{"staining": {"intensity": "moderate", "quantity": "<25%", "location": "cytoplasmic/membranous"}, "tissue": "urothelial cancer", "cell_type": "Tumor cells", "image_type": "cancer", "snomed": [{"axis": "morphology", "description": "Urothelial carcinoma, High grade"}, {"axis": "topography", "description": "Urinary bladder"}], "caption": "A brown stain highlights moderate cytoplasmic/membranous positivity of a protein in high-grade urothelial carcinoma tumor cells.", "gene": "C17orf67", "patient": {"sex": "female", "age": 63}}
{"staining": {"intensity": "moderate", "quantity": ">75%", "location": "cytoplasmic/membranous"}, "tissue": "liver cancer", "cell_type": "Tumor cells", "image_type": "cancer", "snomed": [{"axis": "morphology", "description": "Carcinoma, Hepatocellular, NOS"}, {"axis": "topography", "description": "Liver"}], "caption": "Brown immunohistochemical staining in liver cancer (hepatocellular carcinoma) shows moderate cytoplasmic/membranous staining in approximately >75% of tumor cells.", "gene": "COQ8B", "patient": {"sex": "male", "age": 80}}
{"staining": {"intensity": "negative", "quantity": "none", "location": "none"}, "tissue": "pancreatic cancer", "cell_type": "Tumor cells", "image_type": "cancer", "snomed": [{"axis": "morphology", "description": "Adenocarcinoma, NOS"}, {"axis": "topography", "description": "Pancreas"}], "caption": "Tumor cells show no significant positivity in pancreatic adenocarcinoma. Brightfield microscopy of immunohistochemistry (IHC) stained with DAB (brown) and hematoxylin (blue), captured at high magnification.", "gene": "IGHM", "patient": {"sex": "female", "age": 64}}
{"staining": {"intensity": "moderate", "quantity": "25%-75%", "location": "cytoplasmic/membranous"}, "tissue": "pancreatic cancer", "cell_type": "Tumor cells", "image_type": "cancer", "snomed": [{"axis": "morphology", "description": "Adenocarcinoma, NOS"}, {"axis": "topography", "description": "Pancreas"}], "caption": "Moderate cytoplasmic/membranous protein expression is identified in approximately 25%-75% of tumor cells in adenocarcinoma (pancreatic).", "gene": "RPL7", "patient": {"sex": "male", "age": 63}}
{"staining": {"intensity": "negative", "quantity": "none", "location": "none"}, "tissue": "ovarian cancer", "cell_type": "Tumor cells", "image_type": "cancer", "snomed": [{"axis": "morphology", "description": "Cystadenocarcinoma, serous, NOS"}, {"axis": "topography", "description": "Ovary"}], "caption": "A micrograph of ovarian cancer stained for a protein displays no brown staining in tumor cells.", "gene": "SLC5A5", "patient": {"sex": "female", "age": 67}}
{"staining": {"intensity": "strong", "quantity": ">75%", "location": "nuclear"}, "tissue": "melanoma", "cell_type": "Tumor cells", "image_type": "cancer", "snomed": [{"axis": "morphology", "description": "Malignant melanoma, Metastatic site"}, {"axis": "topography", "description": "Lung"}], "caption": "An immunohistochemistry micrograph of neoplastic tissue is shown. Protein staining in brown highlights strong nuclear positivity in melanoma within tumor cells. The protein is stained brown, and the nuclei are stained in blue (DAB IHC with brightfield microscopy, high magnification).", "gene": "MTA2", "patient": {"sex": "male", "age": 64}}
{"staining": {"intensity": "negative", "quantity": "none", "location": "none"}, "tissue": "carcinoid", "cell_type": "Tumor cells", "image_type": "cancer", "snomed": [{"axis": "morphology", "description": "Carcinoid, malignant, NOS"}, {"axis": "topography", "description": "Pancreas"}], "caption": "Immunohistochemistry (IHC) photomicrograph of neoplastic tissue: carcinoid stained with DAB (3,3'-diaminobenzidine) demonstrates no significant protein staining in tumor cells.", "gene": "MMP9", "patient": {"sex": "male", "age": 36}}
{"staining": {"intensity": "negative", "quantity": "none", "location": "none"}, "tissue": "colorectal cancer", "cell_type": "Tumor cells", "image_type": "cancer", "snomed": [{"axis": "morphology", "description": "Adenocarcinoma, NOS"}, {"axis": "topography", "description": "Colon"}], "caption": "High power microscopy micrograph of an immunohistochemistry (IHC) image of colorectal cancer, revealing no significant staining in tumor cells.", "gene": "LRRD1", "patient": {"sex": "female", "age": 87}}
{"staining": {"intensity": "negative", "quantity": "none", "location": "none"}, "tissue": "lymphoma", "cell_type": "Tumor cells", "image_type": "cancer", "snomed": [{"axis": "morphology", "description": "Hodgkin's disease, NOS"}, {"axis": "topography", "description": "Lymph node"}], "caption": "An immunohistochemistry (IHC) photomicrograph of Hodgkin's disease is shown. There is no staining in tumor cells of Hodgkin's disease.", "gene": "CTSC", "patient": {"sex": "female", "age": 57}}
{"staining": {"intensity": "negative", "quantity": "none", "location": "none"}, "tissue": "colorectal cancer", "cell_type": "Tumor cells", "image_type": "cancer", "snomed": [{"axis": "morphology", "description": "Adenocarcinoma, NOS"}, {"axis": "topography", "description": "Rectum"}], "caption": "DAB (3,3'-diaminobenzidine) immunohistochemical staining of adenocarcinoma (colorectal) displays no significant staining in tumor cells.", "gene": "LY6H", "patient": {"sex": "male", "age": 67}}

Description of the task: Reprint the complete listing exactly.

Solution to this problem:
{"staining": {"intensity": "moderate", "quantity": "<25%", "location": "cytoplasmic/membranous"}, "tissue": "urothelial cancer", "cell_type": "Tumor cells", "image_type": "cancer", "snomed": [{"axis": "morphology", "description": "Urothelial carcinoma, High grade"}, {"axis": "topography", "description": "Urinary bladder"}], "caption": "A brown stain highlights moderate cytoplasmic/membranous positivity of a protein in high-grade urothelial carcinoma tumor cells.", "gene": "C17orf67", "patient": {"sex": "female", "age": 63}}
{"staining": {"intensity": "moderate", "quantity": ">75%", "location": "cytoplasmic/membranous"}, "tissue": "liver cancer", "cell_type": "Tumor cells", "image_type": "cancer", "snomed": [{"axis": "morphology", "description": "Carcinoma, Hepatocellular, NOS"}, {"axis": "topography", "description": "Liver"}], "caption": "Brown immunohistochemical staining in liver cancer (hepatocellular carcinoma) shows moderate cytoplasmic/membranous staining in approximately >75% of tumor cells.", "gene": "COQ8B", "patient": {"sex": "male", "age": 80}}
{"staining": {"intensity": "negative", "quantity": "none", "location": "none"}, "tissue": "pancreatic cancer", "cell_type": "Tumor cells", "image_type": "cancer", "snomed": [{"axis": "morphology", "description": "Adenocarcinoma, NOS"}, {"axis": "topography", "description": "Pancreas"}], "caption": "Tumor cells show no significant positivity in pancreatic adenocarcinoma. Brightfield microscopy of immunohistochemistry (IHC) stained with DAB (brown) and hematoxylin (blue), captured at high magnification.", "gene": "IGHM", "patient": {"sex": "female", "age": 64}}
{"staining": {"intensity": "moderate", "quantity": "25%-75%", "location": "cytoplasmic/membranous"}, "tissue": "pancreatic cancer", "cell_type": "Tumor cells", "image_type": "cancer", "snomed": [{"axis": "morphology", "description": "Adenocarcinoma, NOS"}, {"axis": "topography", "description": "Pancreas"}], "caption": "Moderate cytoplasmic/membranous protein expression is identified in approximately 25%-75% of tumor cells in adenocarcinoma (pancreatic).", "gene": "RPL7", "patient": {"sex": "male", "age": 63}}
{"staining": {"intensity": "negative", "quantity": "none", "location": "none"}, "tissue": "ovarian cancer", "cell_type": "Tumor cells", "image_type": "cancer", "snomed": [{"axis": "morphology", "description": "Cystadenocarcinoma, serous, NOS"}, {"axis": "topography", "description": "Ovary"}], "caption": "A micrograph of ovarian cancer stained for a protein displays no brown staining in tumor cells.", "gene": "SLC5A5", "patient": {"sex": "female", "age": 67}}
{"staining": {"intensity": "strong", "quantity": ">75%", "location": "nuclear"}, "tissue": "melanoma", "cell_type": "Tumor cells", "image_type": "cancer", "snomed": [{"axis": "morphology", "description": "Malignant melanoma, Metastatic site"}, {"axis": "topography", "description": "Lung"}], "caption": "An immunohistochemistry micrograph of neoplastic tissue is shown. Protein staining in brown highlights strong nuclear positivity in melanoma within tumor cells. The protein is stained brown, and the nuclei are stained in blue (DAB IHC with brightfield microscopy, high magnification).", "gene": "MTA2", "patient": {"sex": "male", "age": 64}}
{"staining": {"intensity": "negative", "quantity": "none", "location": "none"}, "tissue": "carcinoid", "cell_type": "Tumor cells", "image_type": "cancer", "snomed": [{"axis": "morphology", "description": "Carcinoid, malignant, NOS"}, {"axis": "topography", "description": "Pancreas"}], "caption": "Immunohistochemistry (IHC) photomicrograph of neoplastic tissue: carcinoid stained with DAB (3,3'-diaminobenzidine) demonstrates no significant protein staining in tumor cells.", "gene": "MMP9", "patient": {"sex": "male", "age": 36}}
{"staining": {"intensity": "negative", "quantity": "none", "location": "none"}, "tissue": "colorectal cancer", "cell_type": "Tumor cells", "image_type": "cancer", "snomed": [{"axis": "morphology", "description": "Adenocarcinoma, NOS"}, {"axis": "topography", "description": "Colon"}], "caption": "High power microscopy micrograph of an immunohistochemistry (IHC) image of colorectal cancer, revealing no significant staining in tumor cells.", "gene": "LRRD1", "patient": {"sex": "female", "age": 87}}
{"staining": {"intensity": "negative", "quantity": "none", "location": "none"}, "tissue": "lymphoma", "cell_type": "Tumor cells", "image_type": "cancer", "snomed": [{"axis": "morphology", "description": "Hodgkin's disease, NOS"}, {"axis": "topography", "description": "Lymph node"}], "caption": "An immunohistochemistry (IHC) photomicrograph of Hodgkin's disease is shown. There is no staining in tumor cells of Hodgkin's disease.", "gene": "CTSC", "patient": {"sex": "female", "age": 57}}
{"staining": {"intensity": "negative", "quantity": "none", "location": "none"}, "tissue": "colorectal cancer", "cell_type": "Tumor cells", "image_type": "cancer", "snomed": [{"axis": "morphology", "description": "Adenocarcinoma, NOS"}, {"axis": "topography", "description": "Rectum"}], "caption": "DAB (3,3'-diaminobenzidine) immunohistochemical staining of adenocarcinoma (colorectal) displays no significant staining in tumor cells.", "gene": "LY6H", "patient": {"sex": "male", "age": 67}}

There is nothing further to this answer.